(TASK DIRECTIONS):
Translate this sentence from the mailing-list reply about 'self' in Python into Spanish: "In other words, it is a cost you pay for the increased flexibility."

Too many 'self' in python.That's a big flaw in this language.

A.T.Hofkamp hat at se-162.se.wtb.tue.nl
Wed Jun 27 16:37:50 CEST 2007


On 2007-06-27, hide1713 at gmail.com <hide1713 at gmail.com> wrote:
> HI
>     I'm currently using Python. I find that a instance variable must
> confined with self,
> for example:
> class a:
>     def __init__(self):
>         self.aa=10
>     def bb(self):
>         print self.aa # See .if in c++,I could use aa to change that
> variable

c++ is a much more static language (for example, you cannot create new fields
in your class at run time), so it can decide in advance what you mean.

In other words, it is a cost you pay for the increased flexibility. You may not
be using that flexibility, but it is there, and people use it.

> That's a big inconvenience in coding ,especially when you have lot of
> variable

I have switched from c++ to Python several years ago, and was surprised about
having to explicitly write 'self' each time. However, I never considered it "a
big inconvenience".
As years went by I have come to like the explicit notation in Python.


> Or any way to make programmer's life easier?

(EXTRACTED INFORMATION):
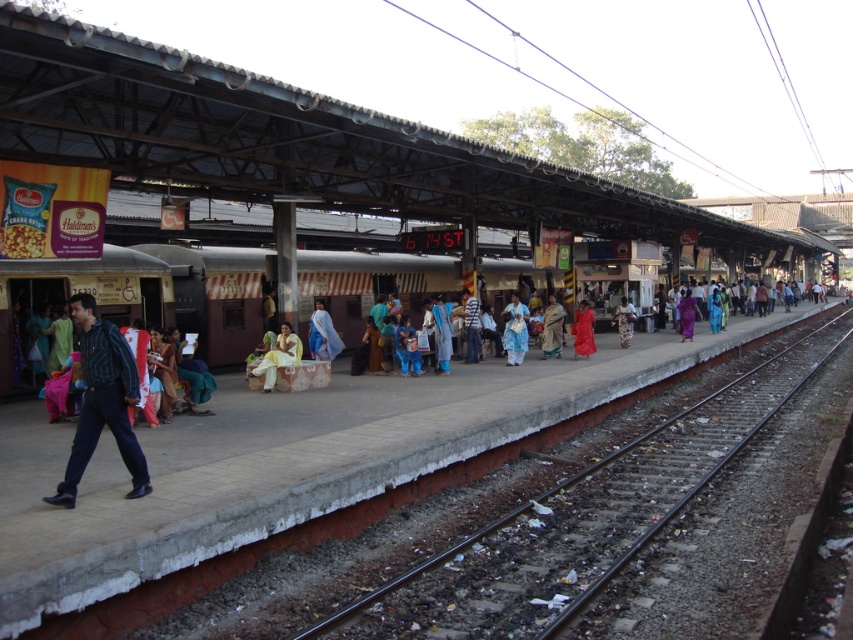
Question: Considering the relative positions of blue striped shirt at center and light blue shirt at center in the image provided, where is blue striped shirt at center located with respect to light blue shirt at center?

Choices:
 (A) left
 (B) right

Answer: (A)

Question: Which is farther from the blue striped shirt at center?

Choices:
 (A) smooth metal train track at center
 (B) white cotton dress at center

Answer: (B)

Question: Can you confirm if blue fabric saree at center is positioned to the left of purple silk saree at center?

(REPLY TO THE EXERCISE):
En otras palabras, es un costo que se paga por la mayor flexibilidad.